BY Antoinette Alexander

ARLINGTON, Va. — Building on its government affairs and public policy department, the National Association of Chain Drug Stores has hired Christopher Smith, formerly with the National Community Pharmacists Association, as director of federal public policy. 

Smith will report to Kevin Nicholson, VP public policy and regulatory affairs. Smith started his new role with NACDS on Aug. 27.

The new director-level position will further enhance the scope of policy expertise within NACDS’ government affairs and public policy department, the Association stated.
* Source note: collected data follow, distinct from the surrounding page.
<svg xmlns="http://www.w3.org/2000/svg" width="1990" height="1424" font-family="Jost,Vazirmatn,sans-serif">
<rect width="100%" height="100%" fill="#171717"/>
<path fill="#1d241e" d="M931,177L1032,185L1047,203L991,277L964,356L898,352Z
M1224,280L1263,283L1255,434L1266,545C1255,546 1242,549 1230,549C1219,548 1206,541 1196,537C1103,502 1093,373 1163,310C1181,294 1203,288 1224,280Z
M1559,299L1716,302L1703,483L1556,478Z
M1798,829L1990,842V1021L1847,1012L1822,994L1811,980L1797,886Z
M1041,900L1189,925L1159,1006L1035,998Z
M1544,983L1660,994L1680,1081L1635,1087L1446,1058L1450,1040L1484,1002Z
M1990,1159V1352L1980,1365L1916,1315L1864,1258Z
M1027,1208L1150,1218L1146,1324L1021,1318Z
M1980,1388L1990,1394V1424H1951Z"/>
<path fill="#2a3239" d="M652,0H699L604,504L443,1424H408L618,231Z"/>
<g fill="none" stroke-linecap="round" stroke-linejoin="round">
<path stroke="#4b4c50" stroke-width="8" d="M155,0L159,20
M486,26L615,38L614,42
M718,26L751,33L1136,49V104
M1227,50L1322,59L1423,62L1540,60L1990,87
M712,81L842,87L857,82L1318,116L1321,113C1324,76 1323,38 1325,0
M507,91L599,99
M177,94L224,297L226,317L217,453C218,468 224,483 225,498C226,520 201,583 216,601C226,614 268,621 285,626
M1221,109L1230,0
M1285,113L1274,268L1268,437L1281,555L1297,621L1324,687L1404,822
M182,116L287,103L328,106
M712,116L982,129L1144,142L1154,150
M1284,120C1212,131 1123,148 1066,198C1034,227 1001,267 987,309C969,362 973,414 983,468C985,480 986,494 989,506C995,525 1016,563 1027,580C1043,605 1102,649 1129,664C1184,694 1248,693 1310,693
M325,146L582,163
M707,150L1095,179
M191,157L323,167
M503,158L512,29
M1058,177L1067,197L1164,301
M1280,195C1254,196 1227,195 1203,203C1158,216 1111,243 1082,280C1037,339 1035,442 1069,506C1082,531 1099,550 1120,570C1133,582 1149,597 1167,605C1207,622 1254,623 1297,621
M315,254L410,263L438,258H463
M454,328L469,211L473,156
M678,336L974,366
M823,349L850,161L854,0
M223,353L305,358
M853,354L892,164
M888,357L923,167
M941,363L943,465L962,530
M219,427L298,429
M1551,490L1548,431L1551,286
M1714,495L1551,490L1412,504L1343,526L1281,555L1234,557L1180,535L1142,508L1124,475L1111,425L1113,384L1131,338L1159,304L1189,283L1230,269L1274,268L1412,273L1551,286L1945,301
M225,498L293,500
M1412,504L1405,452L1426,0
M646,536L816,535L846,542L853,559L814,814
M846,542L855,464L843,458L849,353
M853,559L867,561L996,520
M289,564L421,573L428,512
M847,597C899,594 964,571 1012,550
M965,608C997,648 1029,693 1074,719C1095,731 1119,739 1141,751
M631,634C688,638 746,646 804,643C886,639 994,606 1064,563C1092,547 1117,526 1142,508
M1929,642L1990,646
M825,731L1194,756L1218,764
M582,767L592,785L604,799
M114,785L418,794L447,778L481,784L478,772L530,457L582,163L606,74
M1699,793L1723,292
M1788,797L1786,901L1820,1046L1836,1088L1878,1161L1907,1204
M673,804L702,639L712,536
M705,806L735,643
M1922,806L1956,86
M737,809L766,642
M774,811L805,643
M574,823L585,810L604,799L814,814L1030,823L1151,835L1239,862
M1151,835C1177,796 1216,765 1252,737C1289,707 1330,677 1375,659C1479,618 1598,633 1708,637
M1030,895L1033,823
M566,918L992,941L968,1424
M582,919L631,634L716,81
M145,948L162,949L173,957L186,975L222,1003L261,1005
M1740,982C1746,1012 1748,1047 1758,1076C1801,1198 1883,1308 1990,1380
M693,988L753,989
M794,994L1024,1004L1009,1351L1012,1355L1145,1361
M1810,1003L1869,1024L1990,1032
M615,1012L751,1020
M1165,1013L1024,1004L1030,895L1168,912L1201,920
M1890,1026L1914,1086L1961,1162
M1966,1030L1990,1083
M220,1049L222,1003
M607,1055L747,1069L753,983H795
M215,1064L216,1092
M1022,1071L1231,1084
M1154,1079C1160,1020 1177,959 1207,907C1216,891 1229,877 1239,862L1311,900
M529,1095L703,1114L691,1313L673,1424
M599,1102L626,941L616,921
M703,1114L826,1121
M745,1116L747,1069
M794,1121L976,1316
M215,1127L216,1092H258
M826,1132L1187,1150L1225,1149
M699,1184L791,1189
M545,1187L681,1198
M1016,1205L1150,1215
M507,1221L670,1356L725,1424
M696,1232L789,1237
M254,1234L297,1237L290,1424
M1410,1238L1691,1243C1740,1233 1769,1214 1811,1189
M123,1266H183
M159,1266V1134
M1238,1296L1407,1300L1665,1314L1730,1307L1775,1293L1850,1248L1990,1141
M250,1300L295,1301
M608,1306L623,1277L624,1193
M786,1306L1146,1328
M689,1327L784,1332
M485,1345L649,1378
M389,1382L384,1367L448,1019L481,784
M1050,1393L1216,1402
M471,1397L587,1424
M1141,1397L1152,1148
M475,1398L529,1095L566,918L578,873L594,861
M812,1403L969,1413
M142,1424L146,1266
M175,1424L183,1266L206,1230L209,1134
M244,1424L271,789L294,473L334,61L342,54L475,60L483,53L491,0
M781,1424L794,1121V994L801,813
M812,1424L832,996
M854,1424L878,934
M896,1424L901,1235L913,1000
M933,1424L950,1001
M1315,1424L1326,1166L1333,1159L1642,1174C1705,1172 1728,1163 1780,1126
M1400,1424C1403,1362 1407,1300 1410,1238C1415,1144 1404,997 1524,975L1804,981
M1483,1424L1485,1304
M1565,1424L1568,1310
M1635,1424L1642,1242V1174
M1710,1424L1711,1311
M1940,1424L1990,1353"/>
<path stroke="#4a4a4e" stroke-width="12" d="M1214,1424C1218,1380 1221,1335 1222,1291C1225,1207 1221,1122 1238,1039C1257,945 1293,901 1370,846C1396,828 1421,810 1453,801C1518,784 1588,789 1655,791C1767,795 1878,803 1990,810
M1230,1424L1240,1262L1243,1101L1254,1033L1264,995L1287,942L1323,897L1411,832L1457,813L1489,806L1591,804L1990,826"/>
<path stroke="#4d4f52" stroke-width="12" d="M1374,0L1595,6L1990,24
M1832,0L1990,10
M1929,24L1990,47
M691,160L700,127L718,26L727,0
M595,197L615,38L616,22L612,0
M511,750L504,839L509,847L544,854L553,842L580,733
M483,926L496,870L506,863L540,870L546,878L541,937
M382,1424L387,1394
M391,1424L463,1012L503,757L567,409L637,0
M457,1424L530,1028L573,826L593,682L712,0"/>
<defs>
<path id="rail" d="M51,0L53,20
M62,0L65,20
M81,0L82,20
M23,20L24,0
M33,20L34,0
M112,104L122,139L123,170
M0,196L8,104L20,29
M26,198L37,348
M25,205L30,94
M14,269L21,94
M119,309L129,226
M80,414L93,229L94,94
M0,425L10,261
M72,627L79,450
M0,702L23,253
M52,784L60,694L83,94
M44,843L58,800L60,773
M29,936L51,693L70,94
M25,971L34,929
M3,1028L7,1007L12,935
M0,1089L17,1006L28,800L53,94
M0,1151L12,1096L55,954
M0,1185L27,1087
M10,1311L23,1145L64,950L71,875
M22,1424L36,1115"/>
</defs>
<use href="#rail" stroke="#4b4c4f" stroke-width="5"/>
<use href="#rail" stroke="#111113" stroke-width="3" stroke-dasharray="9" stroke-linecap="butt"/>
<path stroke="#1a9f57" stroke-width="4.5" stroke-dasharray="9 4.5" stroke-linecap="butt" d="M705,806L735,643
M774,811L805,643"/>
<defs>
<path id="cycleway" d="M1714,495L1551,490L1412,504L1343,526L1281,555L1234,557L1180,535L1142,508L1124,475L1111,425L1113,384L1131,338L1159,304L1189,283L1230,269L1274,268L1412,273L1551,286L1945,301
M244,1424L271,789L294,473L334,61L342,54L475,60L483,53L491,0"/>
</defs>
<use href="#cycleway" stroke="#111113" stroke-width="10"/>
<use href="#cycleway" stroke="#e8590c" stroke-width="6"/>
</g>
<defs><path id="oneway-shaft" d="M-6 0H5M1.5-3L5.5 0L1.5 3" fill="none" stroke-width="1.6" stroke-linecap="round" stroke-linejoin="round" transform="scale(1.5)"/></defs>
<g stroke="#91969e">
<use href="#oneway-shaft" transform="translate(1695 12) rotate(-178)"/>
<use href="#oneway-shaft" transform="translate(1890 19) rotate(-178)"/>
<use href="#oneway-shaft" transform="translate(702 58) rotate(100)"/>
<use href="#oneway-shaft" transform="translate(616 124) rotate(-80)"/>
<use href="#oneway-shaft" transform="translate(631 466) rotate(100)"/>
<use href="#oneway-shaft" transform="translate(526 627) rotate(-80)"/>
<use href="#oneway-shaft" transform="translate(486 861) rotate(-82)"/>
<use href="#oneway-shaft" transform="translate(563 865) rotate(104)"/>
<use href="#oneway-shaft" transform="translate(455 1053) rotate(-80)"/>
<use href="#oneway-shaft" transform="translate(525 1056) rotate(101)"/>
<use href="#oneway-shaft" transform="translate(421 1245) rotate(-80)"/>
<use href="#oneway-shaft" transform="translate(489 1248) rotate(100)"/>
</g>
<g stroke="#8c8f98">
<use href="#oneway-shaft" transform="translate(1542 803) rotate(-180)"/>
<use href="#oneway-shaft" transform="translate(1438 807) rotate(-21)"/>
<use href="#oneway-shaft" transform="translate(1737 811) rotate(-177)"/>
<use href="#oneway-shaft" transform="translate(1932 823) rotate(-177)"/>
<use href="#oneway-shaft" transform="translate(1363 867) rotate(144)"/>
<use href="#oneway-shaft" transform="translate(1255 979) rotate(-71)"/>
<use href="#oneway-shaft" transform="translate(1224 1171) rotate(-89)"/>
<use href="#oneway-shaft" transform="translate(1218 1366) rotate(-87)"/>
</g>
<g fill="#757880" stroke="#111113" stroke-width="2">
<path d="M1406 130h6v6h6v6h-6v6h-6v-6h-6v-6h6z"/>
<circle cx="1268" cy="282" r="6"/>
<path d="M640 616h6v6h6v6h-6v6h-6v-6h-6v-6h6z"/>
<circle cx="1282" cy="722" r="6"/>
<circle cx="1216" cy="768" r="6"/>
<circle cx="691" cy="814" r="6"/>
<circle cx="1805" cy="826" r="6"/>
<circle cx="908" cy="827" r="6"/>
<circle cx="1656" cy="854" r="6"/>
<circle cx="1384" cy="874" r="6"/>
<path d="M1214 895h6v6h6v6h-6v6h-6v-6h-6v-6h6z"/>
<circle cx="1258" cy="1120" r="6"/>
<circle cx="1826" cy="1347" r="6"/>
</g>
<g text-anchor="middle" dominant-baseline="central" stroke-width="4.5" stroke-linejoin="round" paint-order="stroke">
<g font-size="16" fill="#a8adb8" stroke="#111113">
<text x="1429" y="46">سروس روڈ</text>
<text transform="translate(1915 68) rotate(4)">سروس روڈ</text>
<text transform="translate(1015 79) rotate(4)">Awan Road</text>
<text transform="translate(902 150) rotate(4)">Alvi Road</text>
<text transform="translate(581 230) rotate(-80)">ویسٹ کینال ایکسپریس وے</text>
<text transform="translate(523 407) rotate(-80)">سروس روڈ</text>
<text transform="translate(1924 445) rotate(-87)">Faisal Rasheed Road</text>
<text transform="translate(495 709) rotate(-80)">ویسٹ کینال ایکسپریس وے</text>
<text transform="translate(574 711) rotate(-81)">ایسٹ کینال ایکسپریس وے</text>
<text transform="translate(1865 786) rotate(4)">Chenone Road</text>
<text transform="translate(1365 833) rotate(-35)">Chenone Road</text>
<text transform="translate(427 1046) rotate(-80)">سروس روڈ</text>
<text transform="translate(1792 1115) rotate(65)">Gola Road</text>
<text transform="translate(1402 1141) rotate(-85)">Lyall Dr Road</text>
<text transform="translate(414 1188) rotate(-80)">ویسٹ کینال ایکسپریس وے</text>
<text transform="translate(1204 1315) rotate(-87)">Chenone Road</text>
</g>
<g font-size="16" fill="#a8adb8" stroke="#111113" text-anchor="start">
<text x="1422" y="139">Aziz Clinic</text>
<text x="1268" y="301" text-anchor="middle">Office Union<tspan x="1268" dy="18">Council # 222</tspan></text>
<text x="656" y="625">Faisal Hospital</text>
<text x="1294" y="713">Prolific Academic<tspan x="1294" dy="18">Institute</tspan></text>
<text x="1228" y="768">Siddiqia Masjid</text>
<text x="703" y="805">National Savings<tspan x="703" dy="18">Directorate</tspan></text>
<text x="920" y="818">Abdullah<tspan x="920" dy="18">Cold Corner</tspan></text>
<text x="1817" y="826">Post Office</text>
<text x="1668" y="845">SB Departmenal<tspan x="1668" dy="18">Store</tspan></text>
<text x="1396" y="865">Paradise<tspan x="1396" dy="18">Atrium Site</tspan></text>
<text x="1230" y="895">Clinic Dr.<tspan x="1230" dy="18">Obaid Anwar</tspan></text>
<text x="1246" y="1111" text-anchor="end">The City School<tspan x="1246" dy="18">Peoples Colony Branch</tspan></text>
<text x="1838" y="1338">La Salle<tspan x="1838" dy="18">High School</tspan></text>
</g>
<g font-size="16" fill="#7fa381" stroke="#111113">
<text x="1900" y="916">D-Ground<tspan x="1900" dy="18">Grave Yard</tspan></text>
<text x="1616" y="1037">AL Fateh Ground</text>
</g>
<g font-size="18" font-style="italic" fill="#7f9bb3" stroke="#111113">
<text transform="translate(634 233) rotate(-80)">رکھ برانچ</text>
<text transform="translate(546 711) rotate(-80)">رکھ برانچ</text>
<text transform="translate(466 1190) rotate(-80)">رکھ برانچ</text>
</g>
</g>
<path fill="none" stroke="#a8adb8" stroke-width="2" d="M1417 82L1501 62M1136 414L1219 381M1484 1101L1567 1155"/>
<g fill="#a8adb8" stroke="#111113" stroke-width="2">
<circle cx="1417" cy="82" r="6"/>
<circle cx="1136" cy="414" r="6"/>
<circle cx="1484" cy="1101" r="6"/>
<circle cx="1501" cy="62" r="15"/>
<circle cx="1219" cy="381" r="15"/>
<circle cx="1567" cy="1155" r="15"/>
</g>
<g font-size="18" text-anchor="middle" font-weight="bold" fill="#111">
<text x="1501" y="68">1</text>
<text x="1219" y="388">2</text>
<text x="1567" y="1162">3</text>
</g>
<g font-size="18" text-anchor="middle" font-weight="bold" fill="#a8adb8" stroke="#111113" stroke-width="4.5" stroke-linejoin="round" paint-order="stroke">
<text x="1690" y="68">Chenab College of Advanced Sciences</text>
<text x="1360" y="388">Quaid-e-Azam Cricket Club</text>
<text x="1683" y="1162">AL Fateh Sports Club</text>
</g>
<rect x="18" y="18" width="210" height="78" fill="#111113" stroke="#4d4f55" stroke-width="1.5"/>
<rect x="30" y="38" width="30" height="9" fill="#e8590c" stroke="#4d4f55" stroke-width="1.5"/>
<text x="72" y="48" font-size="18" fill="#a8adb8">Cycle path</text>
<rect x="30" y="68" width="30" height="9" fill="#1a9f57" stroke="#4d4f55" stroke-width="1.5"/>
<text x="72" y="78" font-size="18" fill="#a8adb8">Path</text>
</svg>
In his role, Smith will provide policy guidance on pharmacy issues primarily at the federal level in the area of patient care, including Medicaid, medical homes, health exchanges and accountable care organizations.  He will analyze and interpret policies and regulations that impact pharmacy patient care, prepare and deliver official testimony and comments, and serve as an authoritative resource on these issues for NACDS members.

“We are pleased to welcome Chris to the NACDS staff team,” stated NACDS president and CEO Steve Anderson.  “His association and legislative experience, as well as his health policy law expertise will help further advance NACDS’ pro-patient, pro-pharmacy policy activities.”

Smith previously served as director of policy and regulatory affairs for NCPA, providing expertise on Medicare, Tricare and healthcare waste, fraud and abuse issues. In addition, he was a visiting assistant professor of law at Widener University School of Law’s Health Law Institute. Smith also conducted a fellowship with the U.S. Senate Judiciary Subcommittee on Crime and Drugs.